## Exercise prompt
From the Santa Cruz live music listings below, copy word for word the passage from "Cumbia is currently" to "Cruz. $25/adv, $30/door. 479-1854.".

## Document passage
The best in live music in Santa Cruz this week…
Brooklyn-to-Nashville transplant Michaela Anne is an outlier country artist whose tender take on the genre offers a unique and often-overlooked female perspective. Her songs range from energetic honky-tonk to bittersweet ballads, with a flexible poignancy. Michaela’s raw emotion shines with confidence and intensity; her expert country-rock songwriting calls to mind influences like the Eagles, Emmylou Harris and Linda Ronstadt. The singer has achieved new creative heights with the catchy, complex songwriting of her latest release, Bright Lights and the Fame. KATIE SMALL
INFO: 9 p.m. Crepe Place, 1134 Soquel Ave., Santa Cruz. $8. 429-6994.
Cumbia is currently huge in Mexico, but it’s originally Colombian music. Mexican pop music also tends to encompass a blend of tropical and Caribbean styles. On both of these fronts, Celso Piña was a pioneer. He started playing cumbia in the ’80s, when no one in the country cared. (Hence his nickname, “El Rebelde del Acordeón”—“the rebellious accordionist.”) His fondness for fusion music inspired a whole generation of Mexican pop artists to broaden their genre palettes. AARON CARNES
INFO: 8:30 p.m. Moe’s Alley, 1535 Commercial Way, Santa Cruz. $25/adv, $30/door. 479-1854.
BRUBECK BROTHERS QUARTET
The Brubeck Brothers features bassist/trombonist Chris Brubeck and drummer Dan Brubeck touring intermittently with guitarist Mike DeMicco and pianist Chuck Lamb. The brothers have been playing together since childhood, and first gained attention in the early 1970s performing with their legendary father, pianist/composer Dave Brubeck (and older brother Darius, on piano). They play some of their father’s standards, but Chris is a renowned composer in his own right (who’s received numerous symphonic commissions), and Dan’s latest album is the gorgeous two-disc live project Celebrating the Music and Lyrics of Dave and Iola Brubeck, which includes some lesser-known gems. ANDREW GILBERT
INFO: 7 p.m. Kuumbwa Jazz, 320-2 Cedar St., Santa Cruz. $27/adv, $32/door. 427-2227.

## Records supplied

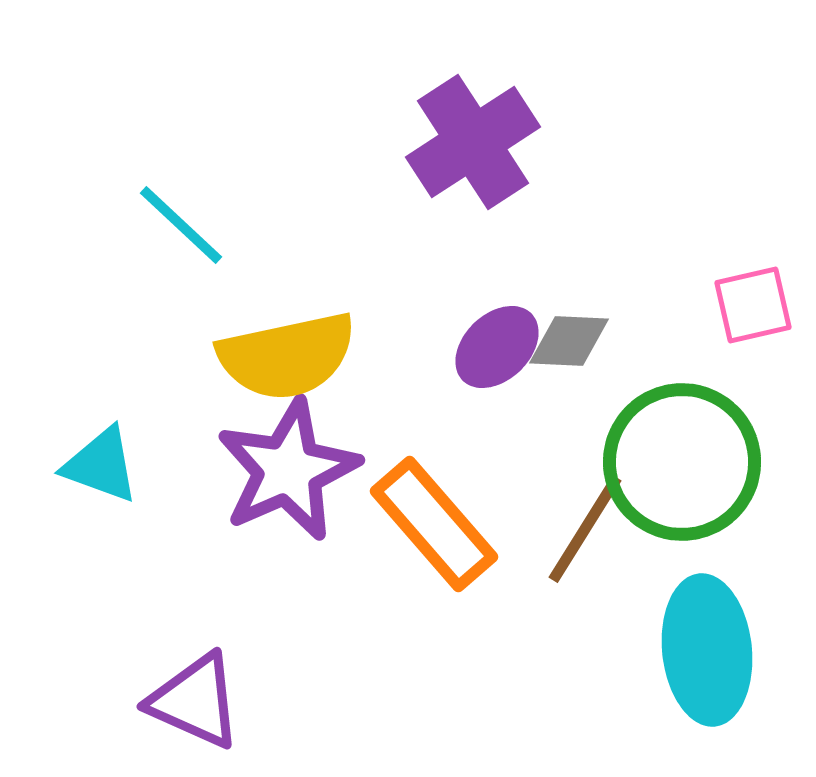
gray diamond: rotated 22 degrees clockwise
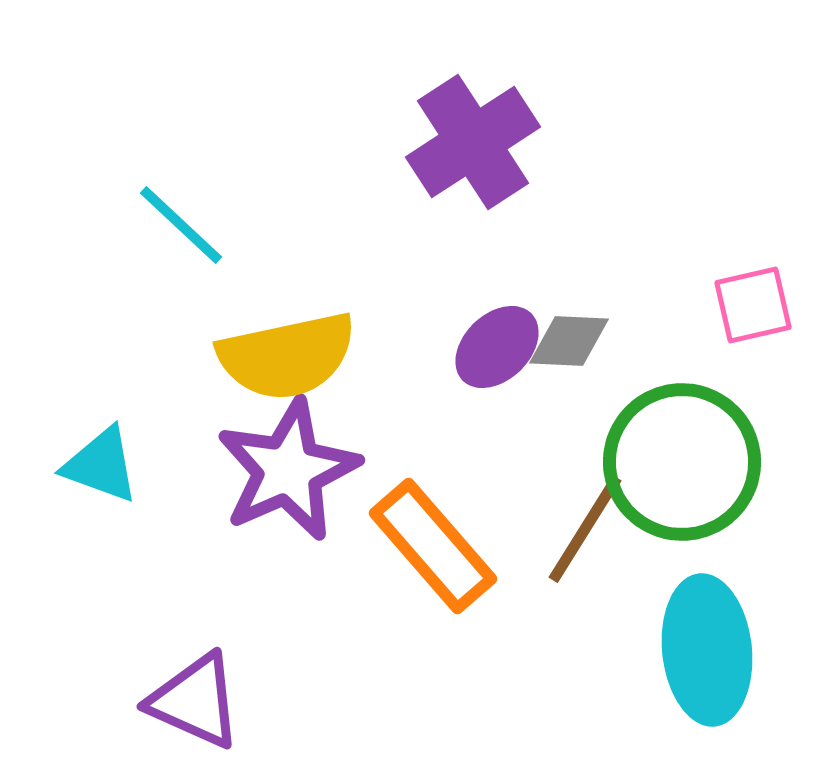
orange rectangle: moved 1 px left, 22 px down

--

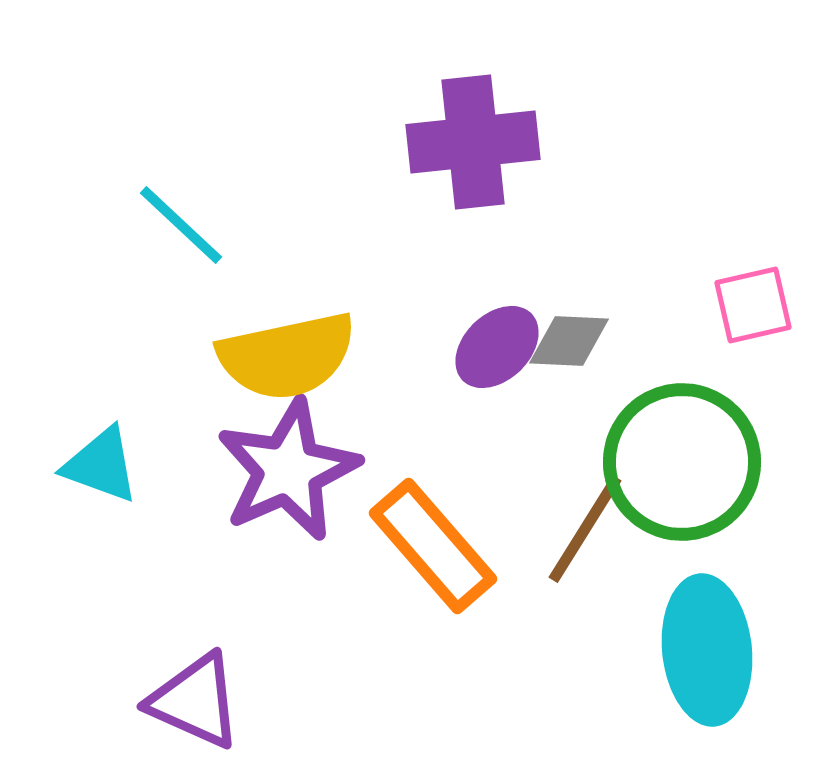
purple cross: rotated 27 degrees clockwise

## Response for this exercise
Cumbia is currently huge in Mexico, but it’s originally Colombian music. Mexican pop music also tends to encompass a blend of tropical and Caribbean styles. On both of these fronts, Celso Piña was a pioneer. He started playing cumbia in the ’80s, when no one in the country cared. (Hence his nickname, “El Rebelde del Acordeón”—“the rebellious accordionist.”) His fondness for fusion music inspired a whole generation of Mexican pop artists to broaden their genre palettes. AARON CARNES
INFO: 8:30 p.m. Moe’s Alley, 1535 Commercial Way, Santa Cruz. $25/adv, $30/door. 479-1854.